Dyrekcja dróg krajowych może przejąć kawałek A-2

Katarzyna Jaźwińska
opublikowano: 2004-04-28 00:00

Autostrada Wielkopolska i urzędnicy drogowi spiera-ją się o koszty i warunki budowy 105-km nowej trasy A-2. Na rozmowy mają tylko miesiąc.

Autostrada Wielkopolska (AW), posiadacz koncesji na odcinek autostrady A-2 Konin-Świecko, chce jeszcze w tym roku rozpocząć budowę trasy z Nowego Tomyśla do zachodniej granicy.

— Negocjacje opóźniają się, bo nie ma jeszcze studium przychodów z opłat. Powinno być gotowe najpóźniej za dwa tygodnie. Kolejna sporna kwestia to negocjowana z Generalną Dyrekcją Dróg Krajowych i Autostrad (GDDKiA) cena budowy — wylicza Andrzej Patalas, prezes AW.
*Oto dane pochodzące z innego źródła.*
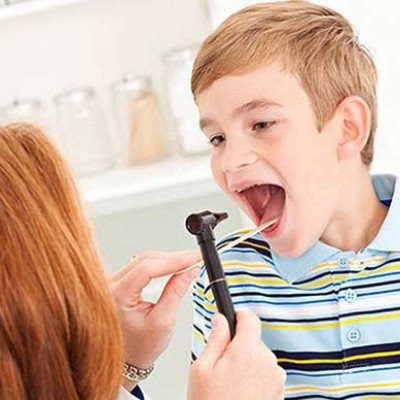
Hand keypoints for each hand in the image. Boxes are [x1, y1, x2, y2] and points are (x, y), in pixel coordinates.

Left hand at [108, 250, 199, 388]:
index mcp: (117, 296)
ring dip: (168, 259)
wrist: (127, 358)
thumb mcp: (163, 322)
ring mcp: (112, 281)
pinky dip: (159, 264)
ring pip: (144, 259)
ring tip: (188, 262)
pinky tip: (173, 265)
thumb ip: (176, 292)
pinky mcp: (119, 281)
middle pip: (146, 260)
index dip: (174, 260)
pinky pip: (140, 265)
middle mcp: (109, 285)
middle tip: (195, 258)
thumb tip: (190, 269)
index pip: (148, 268)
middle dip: (174, 258)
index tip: (193, 257)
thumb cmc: (139, 347)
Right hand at [188, 311, 285, 399]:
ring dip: (248, 362)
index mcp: (246, 353)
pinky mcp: (279, 391)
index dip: (239, 315)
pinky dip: (255, 377)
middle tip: (222, 365)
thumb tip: (220, 320)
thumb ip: (215, 338)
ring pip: (260, 357)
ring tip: (231, 384)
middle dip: (239, 345)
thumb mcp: (202, 369)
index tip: (232, 318)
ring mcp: (276, 378)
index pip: (250, 319)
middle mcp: (267, 362)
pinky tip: (241, 392)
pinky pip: (267, 373)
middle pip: (254, 339)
Pierwotnie spółka szacowała 689 mln EUR za 105 km, ale teraz jest gotowa negocjować tę kwotę. Cena jest ważna dla skarbu państwa, który ma poręczyć kredyt. AW może połowę kwoty pożyczyć z Europejskiego Banku Inwestycyjnego, z czego 50 proc. miałby gwarantować budżet.

— Dla nas satysfakcjonującą ceną jest 3,5-4,0 mln EUR/km w terenie niezabudowanym — twierdzą przedstawiciele GDDKiA.

— Dyrekcja jeszcze nigdy nie wybudowała drogi za tak niską cenę. Ponadto autostrady budowane ze środków publicznych są zawsze tańsze, bo kalkulacje nie uwzględniają miejsc obsługi podróżnych, stacji poboru opłat, telefonów alarmowych, które my musimy sfinansować — dodaje prezes Patalas.

Strony mogą porozumieć się, wyłączając z koncesji nadgraniczny odcinek Świecko-Rzepin. Znacznie podbija on koszty realizacji projektu. AW zamierza zresztą na tym odcinku dobudować tylko jedną jezdnię, a drugą zmodernizować.

— Rozważamy przejęcie tego odcinka i zbudowanie go ze środków dyrekcji. Wówczas byłby on bezpłatny. Nie trzeba by też budować drogi alternatywnej, co znacznie dotychczas podnosiło koszty projektu — twierdzi przedstawiciel GDDKiA.

Odcinek Świecko-Rzepin ma około 15 km.